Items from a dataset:
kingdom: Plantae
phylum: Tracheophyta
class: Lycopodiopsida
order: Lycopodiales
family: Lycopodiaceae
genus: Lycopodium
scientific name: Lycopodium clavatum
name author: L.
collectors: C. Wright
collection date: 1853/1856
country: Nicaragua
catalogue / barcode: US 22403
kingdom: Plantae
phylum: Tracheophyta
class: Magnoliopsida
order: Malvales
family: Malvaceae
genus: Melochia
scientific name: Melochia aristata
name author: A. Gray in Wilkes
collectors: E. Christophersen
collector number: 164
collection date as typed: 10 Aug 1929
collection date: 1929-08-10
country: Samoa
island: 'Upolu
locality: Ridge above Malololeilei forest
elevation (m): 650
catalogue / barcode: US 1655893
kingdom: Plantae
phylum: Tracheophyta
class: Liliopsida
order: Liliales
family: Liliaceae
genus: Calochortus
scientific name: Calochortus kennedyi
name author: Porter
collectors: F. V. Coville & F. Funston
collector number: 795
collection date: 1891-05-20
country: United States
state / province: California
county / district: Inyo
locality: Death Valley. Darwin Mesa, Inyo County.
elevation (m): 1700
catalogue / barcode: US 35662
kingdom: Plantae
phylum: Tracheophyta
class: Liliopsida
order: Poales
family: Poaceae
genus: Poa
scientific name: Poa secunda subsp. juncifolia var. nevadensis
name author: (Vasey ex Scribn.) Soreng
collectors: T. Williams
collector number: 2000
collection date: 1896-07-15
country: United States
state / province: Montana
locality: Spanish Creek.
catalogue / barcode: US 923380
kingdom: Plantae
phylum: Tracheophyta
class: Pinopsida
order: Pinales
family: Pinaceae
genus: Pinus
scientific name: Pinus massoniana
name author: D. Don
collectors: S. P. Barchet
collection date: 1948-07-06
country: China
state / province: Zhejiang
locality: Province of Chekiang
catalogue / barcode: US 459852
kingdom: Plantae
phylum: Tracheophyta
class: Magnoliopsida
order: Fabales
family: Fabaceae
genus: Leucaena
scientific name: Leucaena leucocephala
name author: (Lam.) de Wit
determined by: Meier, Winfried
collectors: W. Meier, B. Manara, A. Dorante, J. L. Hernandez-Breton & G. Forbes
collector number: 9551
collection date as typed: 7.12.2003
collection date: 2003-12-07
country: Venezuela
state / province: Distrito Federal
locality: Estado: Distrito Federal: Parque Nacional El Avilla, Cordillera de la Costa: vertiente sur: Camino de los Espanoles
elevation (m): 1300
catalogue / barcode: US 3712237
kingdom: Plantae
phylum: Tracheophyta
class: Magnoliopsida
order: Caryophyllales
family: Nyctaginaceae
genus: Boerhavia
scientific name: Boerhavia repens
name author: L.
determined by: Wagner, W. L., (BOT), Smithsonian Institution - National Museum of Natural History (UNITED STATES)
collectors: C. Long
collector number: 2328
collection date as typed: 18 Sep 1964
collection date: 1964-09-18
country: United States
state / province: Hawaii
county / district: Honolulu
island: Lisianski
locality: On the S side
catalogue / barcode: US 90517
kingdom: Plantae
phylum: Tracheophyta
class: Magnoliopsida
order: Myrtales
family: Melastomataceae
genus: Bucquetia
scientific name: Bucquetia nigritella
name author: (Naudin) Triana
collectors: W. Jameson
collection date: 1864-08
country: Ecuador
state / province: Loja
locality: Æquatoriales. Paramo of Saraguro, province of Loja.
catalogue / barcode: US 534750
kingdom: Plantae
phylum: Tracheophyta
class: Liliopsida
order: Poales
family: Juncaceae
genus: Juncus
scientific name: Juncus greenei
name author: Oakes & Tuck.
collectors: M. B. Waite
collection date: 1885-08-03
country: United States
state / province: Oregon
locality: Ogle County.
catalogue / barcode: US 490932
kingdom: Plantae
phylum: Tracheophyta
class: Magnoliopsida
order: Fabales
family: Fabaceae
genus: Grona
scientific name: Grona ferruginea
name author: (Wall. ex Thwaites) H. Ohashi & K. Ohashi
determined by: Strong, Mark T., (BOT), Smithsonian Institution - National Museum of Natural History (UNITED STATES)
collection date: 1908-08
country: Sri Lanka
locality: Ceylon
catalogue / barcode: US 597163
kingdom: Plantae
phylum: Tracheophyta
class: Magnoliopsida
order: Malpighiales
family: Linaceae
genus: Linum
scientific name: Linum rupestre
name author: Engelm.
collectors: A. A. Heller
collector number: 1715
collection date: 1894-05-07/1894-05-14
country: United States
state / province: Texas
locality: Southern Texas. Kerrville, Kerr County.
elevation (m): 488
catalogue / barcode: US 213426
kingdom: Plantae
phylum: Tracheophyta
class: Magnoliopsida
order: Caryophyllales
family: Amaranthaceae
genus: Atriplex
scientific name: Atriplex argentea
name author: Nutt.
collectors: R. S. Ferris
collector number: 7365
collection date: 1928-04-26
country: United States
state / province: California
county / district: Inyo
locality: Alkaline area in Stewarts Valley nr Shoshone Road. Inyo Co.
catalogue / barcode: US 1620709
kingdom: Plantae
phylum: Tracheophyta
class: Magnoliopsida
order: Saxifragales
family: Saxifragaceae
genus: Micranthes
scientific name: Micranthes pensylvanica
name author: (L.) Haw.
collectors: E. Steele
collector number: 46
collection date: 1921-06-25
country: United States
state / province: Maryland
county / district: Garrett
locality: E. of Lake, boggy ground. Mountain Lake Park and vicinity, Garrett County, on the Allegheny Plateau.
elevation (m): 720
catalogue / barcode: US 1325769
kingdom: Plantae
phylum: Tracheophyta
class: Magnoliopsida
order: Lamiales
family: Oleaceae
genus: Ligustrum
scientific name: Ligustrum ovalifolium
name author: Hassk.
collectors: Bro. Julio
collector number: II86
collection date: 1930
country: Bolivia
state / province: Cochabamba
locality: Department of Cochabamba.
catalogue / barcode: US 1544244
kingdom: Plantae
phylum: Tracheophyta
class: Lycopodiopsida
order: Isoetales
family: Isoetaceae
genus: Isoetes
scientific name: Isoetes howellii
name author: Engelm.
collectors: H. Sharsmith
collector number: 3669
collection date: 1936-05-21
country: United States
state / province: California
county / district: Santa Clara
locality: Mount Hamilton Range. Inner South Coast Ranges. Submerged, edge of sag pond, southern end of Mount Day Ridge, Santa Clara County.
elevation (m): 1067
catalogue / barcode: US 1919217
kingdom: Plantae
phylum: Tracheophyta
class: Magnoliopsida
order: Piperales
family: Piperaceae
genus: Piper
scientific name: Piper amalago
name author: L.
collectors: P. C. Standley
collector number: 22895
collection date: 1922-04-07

# Requirements:
Copy out every line of the material above word for word, with no changes.

# Exercise answer:
kingdom: Plantae
phylum: Tracheophyta
class: Lycopodiopsida
order: Lycopodiales
family: Lycopodiaceae
genus: Lycopodium
scientific name: Lycopodium clavatum
name author: L.
collectors: C. Wright
collection date: 1853/1856
country: Nicaragua
catalogue / barcode: US 22403
kingdom: Plantae
phylum: Tracheophyta
class: Magnoliopsida
order: Malvales
family: Malvaceae
genus: Melochia
scientific name: Melochia aristata
name author: A. Gray in Wilkes
collectors: E. Christophersen
collector number: 164
collection date as typed: 10 Aug 1929
collection date: 1929-08-10
country: Samoa
island: 'Upolu
locality: Ridge above Malololeilei forest
elevation (m): 650
catalogue / barcode: US 1655893
kingdom: Plantae
phylum: Tracheophyta
class: Liliopsida
order: Liliales
family: Liliaceae
genus: Calochortus
scientific name: Calochortus kennedyi
name author: Porter
collectors: F. V. Coville & F. Funston
collector number: 795
collection date: 1891-05-20
country: United States
state / province: California
county / district: Inyo
locality: Death Valley. Darwin Mesa, Inyo County.
elevation (m): 1700
catalogue / barcode: US 35662
kingdom: Plantae
phylum: Tracheophyta
class: Liliopsida
order: Poales
family: Poaceae
genus: Poa
scientific name: Poa secunda subsp. juncifolia var. nevadensis
name author: (Vasey ex Scribn.) Soreng
collectors: T. Williams
collector number: 2000
collection date: 1896-07-15
country: United States
state / province: Montana
locality: Spanish Creek.
catalogue / barcode: US 923380
kingdom: Plantae
phylum: Tracheophyta
class: Pinopsida
order: Pinales
family: Pinaceae
genus: Pinus
scientific name: Pinus massoniana
name author: D. Don
collectors: S. P. Barchet
collection date: 1948-07-06
country: China
state / province: Zhejiang
locality: Province of Chekiang
catalogue / barcode: US 459852
kingdom: Plantae
phylum: Tracheophyta
class: Magnoliopsida
order: Fabales
family: Fabaceae
genus: Leucaena
scientific name: Leucaena leucocephala
name author: (Lam.) de Wit
determined by: Meier, Winfried
collectors: W. Meier, B. Manara, A. Dorante, J. L. Hernandez-Breton & G. Forbes
collector number: 9551
collection date as typed: 7.12.2003
collection date: 2003-12-07
country: Venezuela
state / province: Distrito Federal
locality: Estado: Distrito Federal: Parque Nacional El Avilla, Cordillera de la Costa: vertiente sur: Camino de los Espanoles
elevation (m): 1300
catalogue / barcode: US 3712237
kingdom: Plantae
phylum: Tracheophyta
class: Magnoliopsida
order: Caryophyllales
family: Nyctaginaceae
genus: Boerhavia
scientific name: Boerhavia repens
name author: L.
determined by: Wagner, W. L., (BOT), Smithsonian Institution - National Museum of Natural History (UNITED STATES)
collectors: C. Long
collector number: 2328
collection date as typed: 18 Sep 1964
collection date: 1964-09-18
country: United States
state / province: Hawaii
county / district: Honolulu
island: Lisianski
locality: On the S side
catalogue / barcode: US 90517
kingdom: Plantae
phylum: Tracheophyta
class: Magnoliopsida
order: Myrtales
family: Melastomataceae
genus: Bucquetia
scientific name: Bucquetia nigritella
name author: (Naudin) Triana
collectors: W. Jameson
collection date: 1864-08
country: Ecuador
state / province: Loja
locality: Æquatoriales. Paramo of Saraguro, province of Loja.
catalogue / barcode: US 534750
kingdom: Plantae
phylum: Tracheophyta
class: Liliopsida
order: Poales
family: Juncaceae
genus: Juncus
scientific name: Juncus greenei
name author: Oakes & Tuck.
collectors: M. B. Waite
collection date: 1885-08-03
country: United States
state / province: Oregon
locality: Ogle County.
catalogue / barcode: US 490932
kingdom: Plantae
phylum: Tracheophyta
class: Magnoliopsida
order: Fabales
family: Fabaceae
genus: Grona
scientific name: Grona ferruginea
name author: (Wall. ex Thwaites) H. Ohashi & K. Ohashi
determined by: Strong, Mark T., (BOT), Smithsonian Institution - National Museum of Natural History (UNITED STATES)
collection date: 1908-08
country: Sri Lanka
locality: Ceylon
catalogue / barcode: US 597163
kingdom: Plantae
phylum: Tracheophyta
class: Magnoliopsida
order: Malpighiales
family: Linaceae
genus: Linum
scientific name: Linum rupestre
name author: Engelm.
collectors: A. A. Heller
collector number: 1715
collection date: 1894-05-07/1894-05-14
country: United States
state / province: Texas
locality: Southern Texas. Kerrville, Kerr County.
elevation (m): 488
catalogue / barcode: US 213426
kingdom: Plantae
phylum: Tracheophyta
class: Magnoliopsida
order: Caryophyllales
family: Amaranthaceae
genus: Atriplex
scientific name: Atriplex argentea
name author: Nutt.
collectors: R. S. Ferris
collector number: 7365
collection date: 1928-04-26
country: United States
state / province: California
county / district: Inyo
locality: Alkaline area in Stewarts Valley nr Shoshone Road. Inyo Co.
catalogue / barcode: US 1620709
kingdom: Plantae
phylum: Tracheophyta
class: Magnoliopsida
order: Saxifragales
family: Saxifragaceae
genus: Micranthes
scientific name: Micranthes pensylvanica
name author: (L.) Haw.
collectors: E. Steele
collector number: 46
collection date: 1921-06-25
country: United States
state / province: Maryland
county / district: Garrett
locality: E. of Lake, boggy ground. Mountain Lake Park and vicinity, Garrett County, on the Allegheny Plateau.
elevation (m): 720
catalogue / barcode: US 1325769
kingdom: Plantae
phylum: Tracheophyta
class: Magnoliopsida
order: Lamiales
family: Oleaceae
genus: Ligustrum
scientific name: Ligustrum ovalifolium
name author: Hassk.
collectors: Bro. Julio
collector number: II86
collection date: 1930
country: Bolivia
state / province: Cochabamba
locality: Department of Cochabamba.
catalogue / barcode: US 1544244
kingdom: Plantae
phylum: Tracheophyta
class: Lycopodiopsida
order: Isoetales
family: Isoetaceae
genus: Isoetes
scientific name: Isoetes howellii
name author: Engelm.
collectors: H. Sharsmith
collector number: 3669
collection date: 1936-05-21
country: United States
state / province: California
county / district: Santa Clara
locality: Mount Hamilton Range. Inner South Coast Ranges. Submerged, edge of sag pond, southern end of Mount Day Ridge, Santa Clara County.
elevation (m): 1067
catalogue / barcode: US 1919217
kingdom: Plantae
phylum: Tracheophyta
class: Magnoliopsida
order: Piperales
family: Piperaceae
genus: Piper
scientific name: Piper amalago
name author: L.
collectors: P. C. Standley
collector number: 22895
collection date: 1922-04-07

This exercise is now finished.